Do think things are getting better for queer female performers or are there still barriers to overcome?
I definitely think things have gotten better, and are getting better, but there will always be certain types of harassment – and that’s true regardless of sexual preference. I’ve played shows and been followed around by the – to put it nicely – very typical dude who won’t respect your sexuality for hours, and it gets to a point where you feel unsafe sometimes, so we all have to stick together. I started carrying a pocket knife, for what it’s worth.

Are you in any other bands?
I am not in any other bands at this time; however, I’m working with Unstraight on their upcoming release, doing production and mixing work.

What has been your proudest moment as a member of a band?
I honestly continue to experience my proudest moment every time we step on stage. We put in a lot of effort and the payoff is huge, when I see the audience having a great time – that’s the most proud I’ll ever be, always. It’s not a one sided satisfaction, like “oh, i’m playing my songs on stage” – we’re there to facilitate a great time and hopefully connect with people, remind everyone of the all too oft forgotten universal bonds that hold us all together like loving arms. And maybe, just maybe, inspire questioning of authority and culture.

What advice would you give to a woman thinking about starting a band or learning an instrument?
Cliche, but don’t be afraid what anyone else thinks, especially not in the beginning, whether of an instrument or of a band. Find your bond with an instrument – find that texture that just draws you in, soothes you. The love you pour into an instrument – or band – like that, it feeds that bond. Then when you go to step on stage, you won’t be terrified and nervous, because you know you can rely on your instrument and/or your band.

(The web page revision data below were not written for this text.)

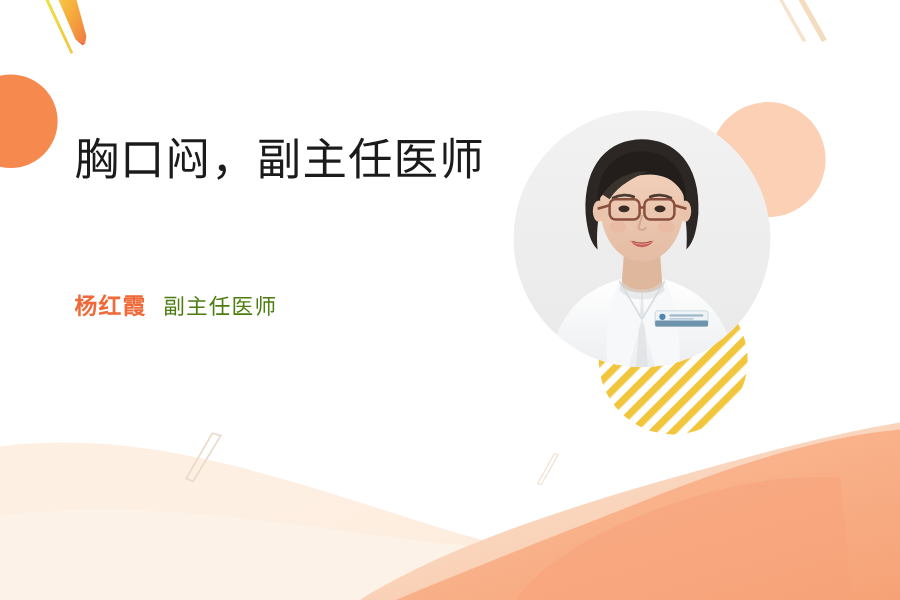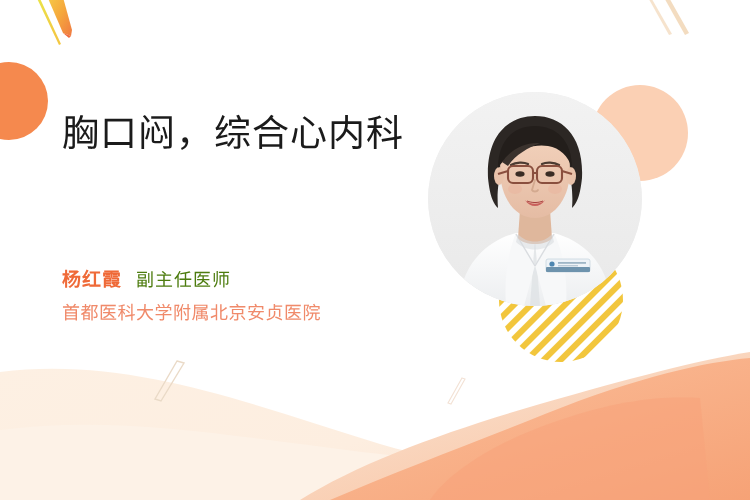--- a/index.html
+++ b/index.html
@@ -63,21 +63,21 @@
   .title {
     margin: 0;
     font-size: 37px;
     line-height: 52px;
     letter-spacing: 1px;
     font-weight: 400;
     color: #1b1b1b;
     white-space: nowrap;
   }
   .doctor-line {
-    margin-top: 104px;
+    margin-top: 80px;
     display: flex;
     align-items: baseline;
     white-space: nowrap;
   }
   .doctor-name {
     font-size: 19px;
     font-weight: bold;
     color: #ef6a38;
     letter-spacing: 1px;
   }
@@ -252,23 +252,22 @@
             <circle cx="124" cy="172" r="2.6" fill="#4e86b0"></circle>
             <rect x="130" y="170" width="28" height="1.8" fill="#9fb6c6"></rect>
             <rect x="130" y="173" width="20" height="1.4" fill="#bccbd6"></rect>
           </g>
         </g>
       </svg>
     </div>
   </div>
 
   <div class="text-block">
-    <h1 class="title">胸口闷，综合心内科</h1>
+    <h1 class="title">胸口闷，副主任医师</h1>
 
     <div class="doctor-line">
       <span class="doctor-name">杨红霞</span>
       <span class="doctor-title">副主任医师</span>
     </div>
 
-    <div class="hospital">首都医科大学附属北京安贞医院</div>
   </div>
 
 </div>
 
 </body></html>

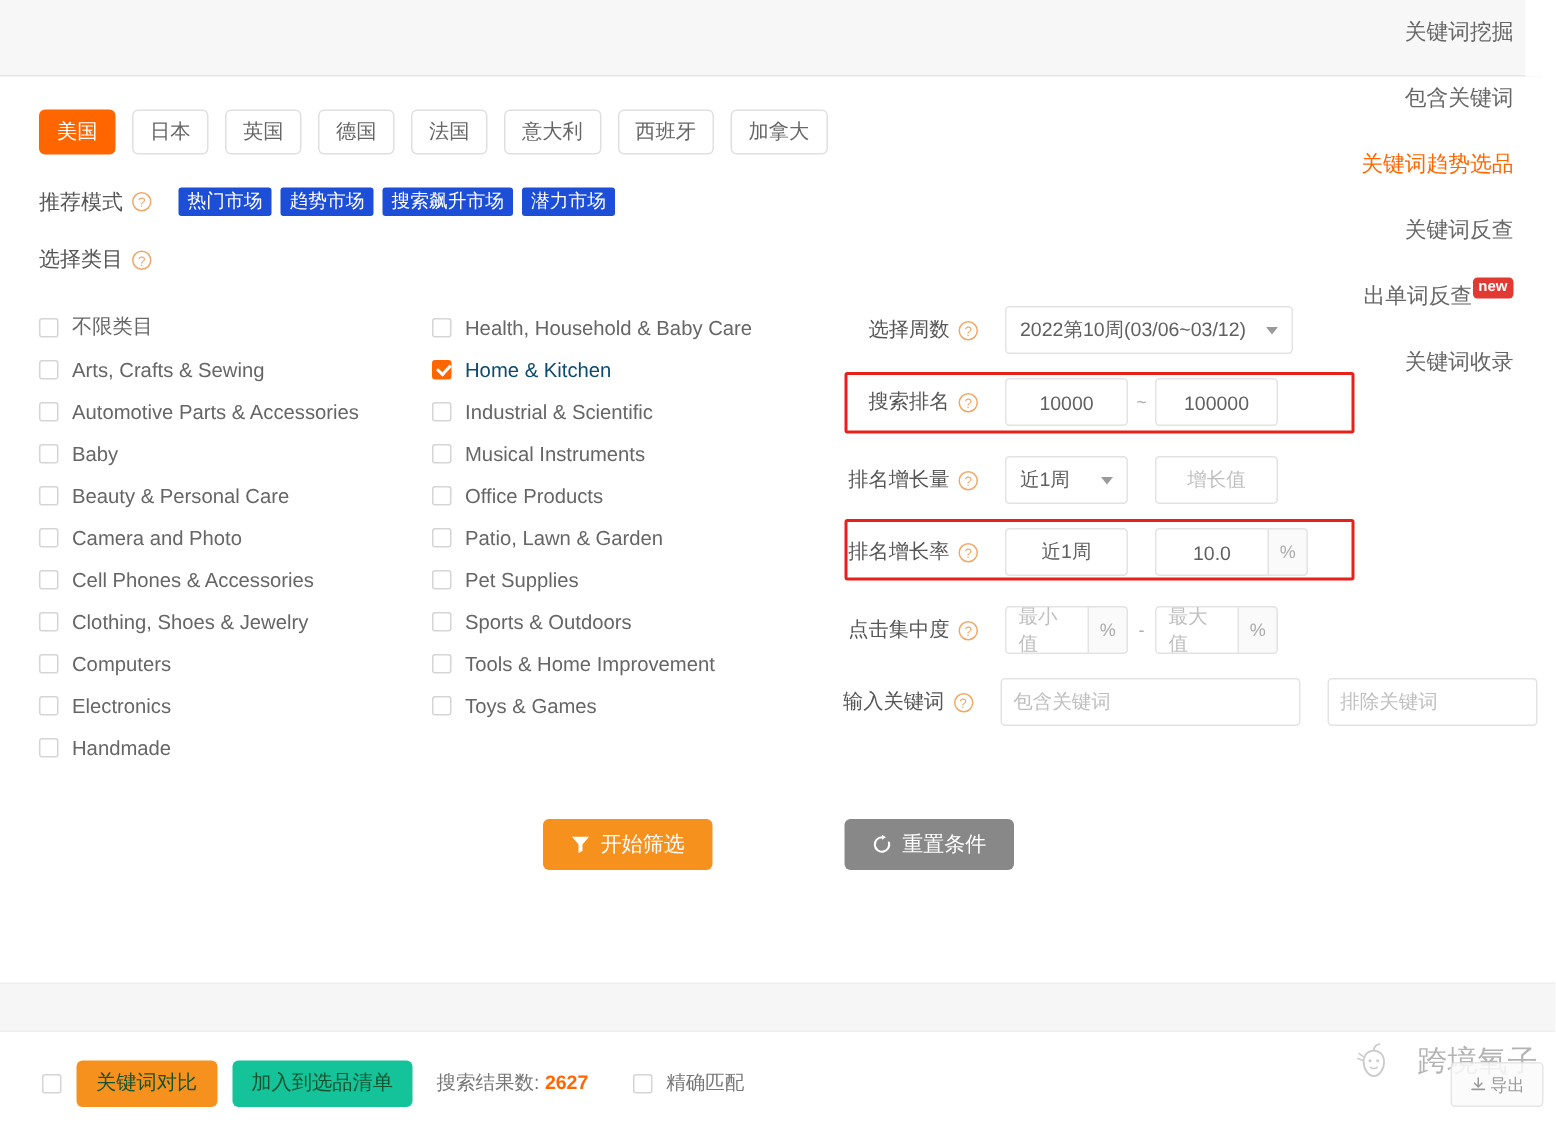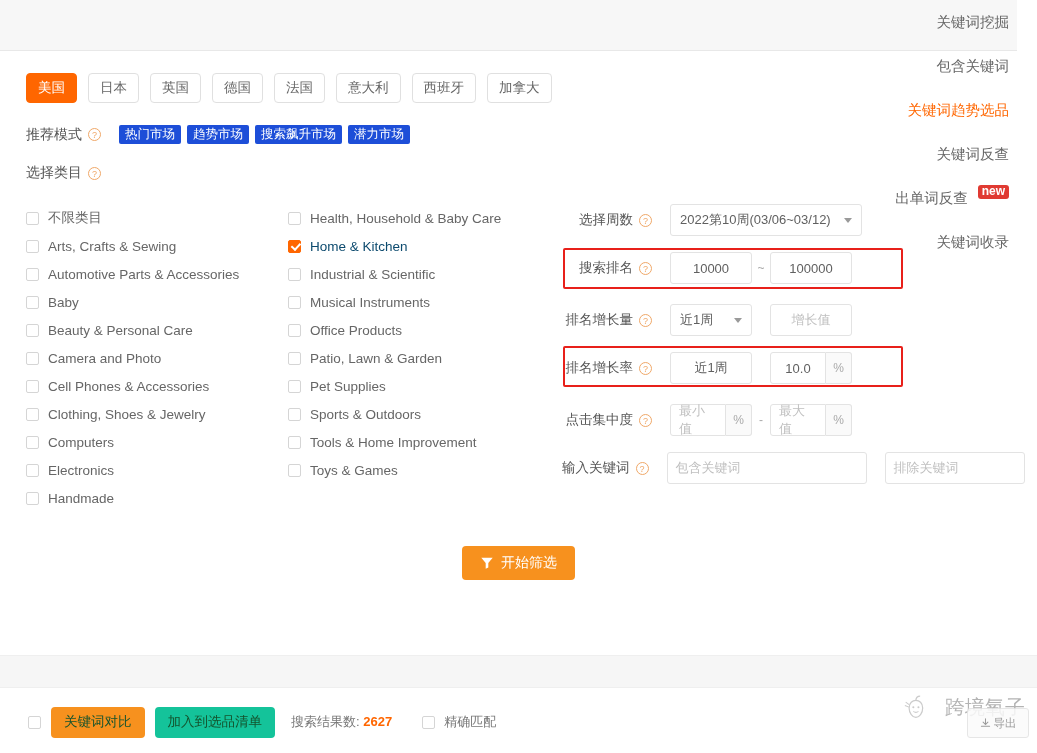--- a/index.html
+++ b/index.html
@@ -34,24 +34,24 @@
     display: flex; align-items: center;
   }
   .tab.active {
     background: #ffffff;
     color: #f60;
     border-radius: 6px 6px 0 0;
     font-weight: normal;
   }
   .tab .newbadge {
     display: inline-block;
-    margin-left: 10px;
+    margin-left: 0;
     background: #e03a32;
     color: #fff;
-    font-size: 12px;
+    font-size: 10px;
     line-height: 13px;
     height: 14px;
     padding: 0 4px;
     border-radius: 3px;
     font-weight: bold;
     position: relative;
     top: -6px;
   }
   .tabbar-right-edge {
     position: absolute; top: 0; right: 0; width: 10px; height: 51px;
@@ -403,21 +403,21 @@
         <div class="frow" style="margin-bottom:20px;">
           <div class="flabel">
             <span>排名增长率</span>
             <span class="help">?</span>
           </div>
           <div class="fctrl">
             <div class="sel" style="width:82px; justify-content:center;">
               <span>近1周</span>
             </div>
             <div style="display:flex; margin-left:18px;">
-              <div class="inp" style="width:56px; border-radius:3px 0 0 3px;">10.0</div>
+              <div class="inp" style="width:76px; border-radius:3px 0 0 3px;">10.0</div>
               <div class="pct">%</div>
             </div>
           </div>
         </div>
 
         <div class="frow">
           <div class="flabel">
             <span>点击集中度</span>
             <span class="help">?</span>
           </div>
@@ -449,20 +449,27 @@
         <div class="redbox" style="left:1px; top:142px; width:340px; height:41px;"></div>
       </div>
     </div>
 
     <div class="actions">
       <div class="btn btn-primary">
         <svg class="ic" viewBox="0 0 16 16">
           <path d="M1.5 2h13l-5 6v5l-3 1.5V8z" fill="#fff"></path>
         </svg>
         <span>开始筛选</span>
+      </div>
+      <div class="btn btn-reset">
+        <svg class="ic" viewBox="0 0 16 16">
+          <path d="M8 2.5a5.5 5.5 0 1 0 5.3 4" stroke="#fff" stroke-width="1.6" fill="none" stroke-linecap="round"></path>
+          <path d="M8 0.6v3.8L11 2.5z" fill="#fff"></path>
+        </svg>
+        <span>重置条件</span>
       </div>
     </div>
   </div>
 
   <div class="sep"></div>
 
   <div class="bottombar">
     <span class="cbx" style="margin-right:0;"></span>
     <div class="btn-sm btn-orange">关键词对比</div>
     <div class="btn-sm btn-green">加入到选品清单</div>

Are there any other current or former bands you would like to see featured
Unstraight and Petty Morals come to mind! - QWIMB - Queer Women in Music Boston


Hello Despair
Never Leave My Mind
Hello Despair (OG Demo mix)



Band Without Hands are an oft distorted riff-fest with trippy electro fits and moments of graceful balladry. A three-plus piece with very well-crafted songs and great versatility. At once political and emotionally vulnerable, the hard rock fabric is interwoven with elements of new wave, industrial, and trip hop, creating a unique sound that infuses the audience with excitement. With members influenced by pretty much every genre under the sun, Band Without Hands draws from a vast palette to create cohesive, intriguing, adrenaline-fueled social and emotional commentary.